*JOB ITEM:*
Your answer should be only the lines below from the one with "- Start, stop, and rebuild services" to the one with "Multiple isolated environments", repeated exactly, ends included.

*WORKING DATA:*

+++

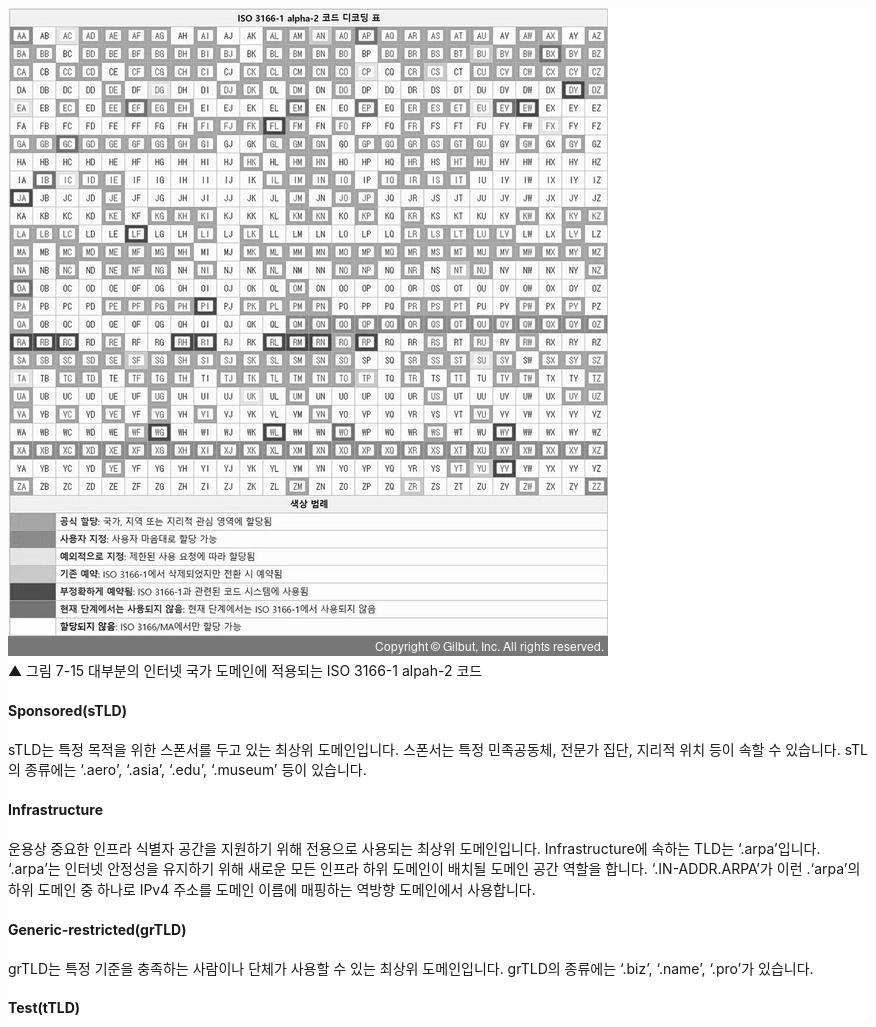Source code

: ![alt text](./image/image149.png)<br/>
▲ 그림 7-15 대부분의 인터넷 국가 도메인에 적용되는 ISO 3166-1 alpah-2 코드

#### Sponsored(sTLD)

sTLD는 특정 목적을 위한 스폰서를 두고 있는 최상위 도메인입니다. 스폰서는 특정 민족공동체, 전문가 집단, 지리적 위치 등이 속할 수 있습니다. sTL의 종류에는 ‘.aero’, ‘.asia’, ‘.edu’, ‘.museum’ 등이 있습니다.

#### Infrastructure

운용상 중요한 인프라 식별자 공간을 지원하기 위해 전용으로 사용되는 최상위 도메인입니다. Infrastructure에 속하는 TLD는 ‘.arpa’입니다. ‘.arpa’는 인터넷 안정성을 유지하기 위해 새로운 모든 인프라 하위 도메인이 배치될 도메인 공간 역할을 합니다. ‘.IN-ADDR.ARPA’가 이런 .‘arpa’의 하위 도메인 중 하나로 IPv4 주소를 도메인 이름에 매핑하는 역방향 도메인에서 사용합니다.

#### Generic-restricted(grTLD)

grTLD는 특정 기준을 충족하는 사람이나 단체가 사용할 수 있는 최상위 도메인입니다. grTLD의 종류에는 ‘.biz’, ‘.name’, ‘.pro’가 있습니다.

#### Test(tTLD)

+++

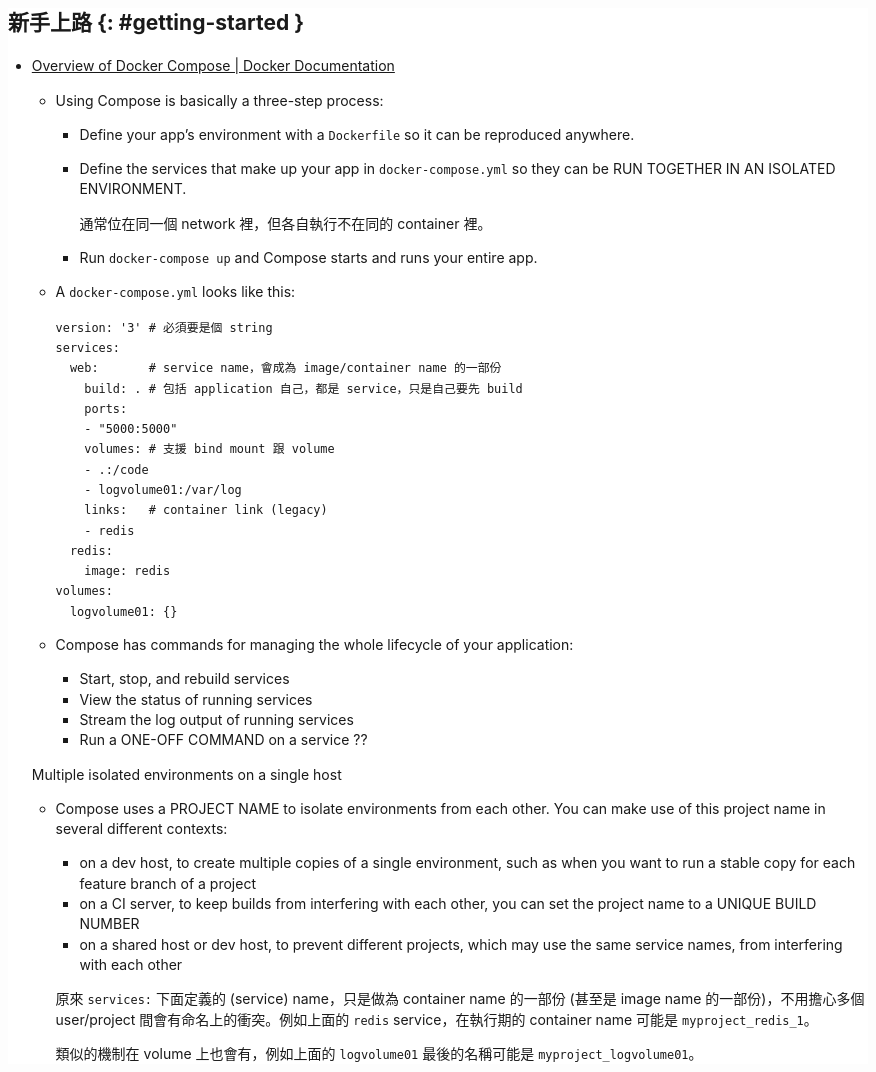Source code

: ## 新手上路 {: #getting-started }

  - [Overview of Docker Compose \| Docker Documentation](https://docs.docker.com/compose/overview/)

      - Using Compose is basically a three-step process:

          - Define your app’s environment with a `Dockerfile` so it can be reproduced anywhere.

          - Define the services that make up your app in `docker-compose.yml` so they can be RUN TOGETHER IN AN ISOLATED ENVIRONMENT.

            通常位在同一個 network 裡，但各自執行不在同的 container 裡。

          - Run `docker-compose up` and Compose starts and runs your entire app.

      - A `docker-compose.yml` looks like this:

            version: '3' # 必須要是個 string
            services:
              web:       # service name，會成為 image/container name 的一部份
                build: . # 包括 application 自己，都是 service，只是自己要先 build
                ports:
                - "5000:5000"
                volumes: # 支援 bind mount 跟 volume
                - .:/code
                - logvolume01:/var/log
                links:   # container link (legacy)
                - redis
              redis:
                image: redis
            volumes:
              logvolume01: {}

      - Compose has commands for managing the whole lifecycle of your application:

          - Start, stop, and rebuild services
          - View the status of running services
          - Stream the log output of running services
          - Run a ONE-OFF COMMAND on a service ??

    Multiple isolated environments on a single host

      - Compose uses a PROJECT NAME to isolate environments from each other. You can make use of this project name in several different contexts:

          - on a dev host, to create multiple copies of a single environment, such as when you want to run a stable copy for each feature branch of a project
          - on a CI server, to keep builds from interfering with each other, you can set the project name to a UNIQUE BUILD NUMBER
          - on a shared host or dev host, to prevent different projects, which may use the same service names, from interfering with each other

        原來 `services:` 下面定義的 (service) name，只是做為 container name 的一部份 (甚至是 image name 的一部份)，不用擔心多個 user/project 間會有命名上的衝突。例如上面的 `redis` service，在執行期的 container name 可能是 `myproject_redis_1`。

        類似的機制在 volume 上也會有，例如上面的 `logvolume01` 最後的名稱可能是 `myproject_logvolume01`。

+++

*ANSWER TO THE PROBLEM:*
          - Start, stop, and rebuild services
          - View the status of running services
          - Stream the log output of running services
          - Run a ONE-OFF COMMAND on a service ??

    Multiple isolated environments on a single host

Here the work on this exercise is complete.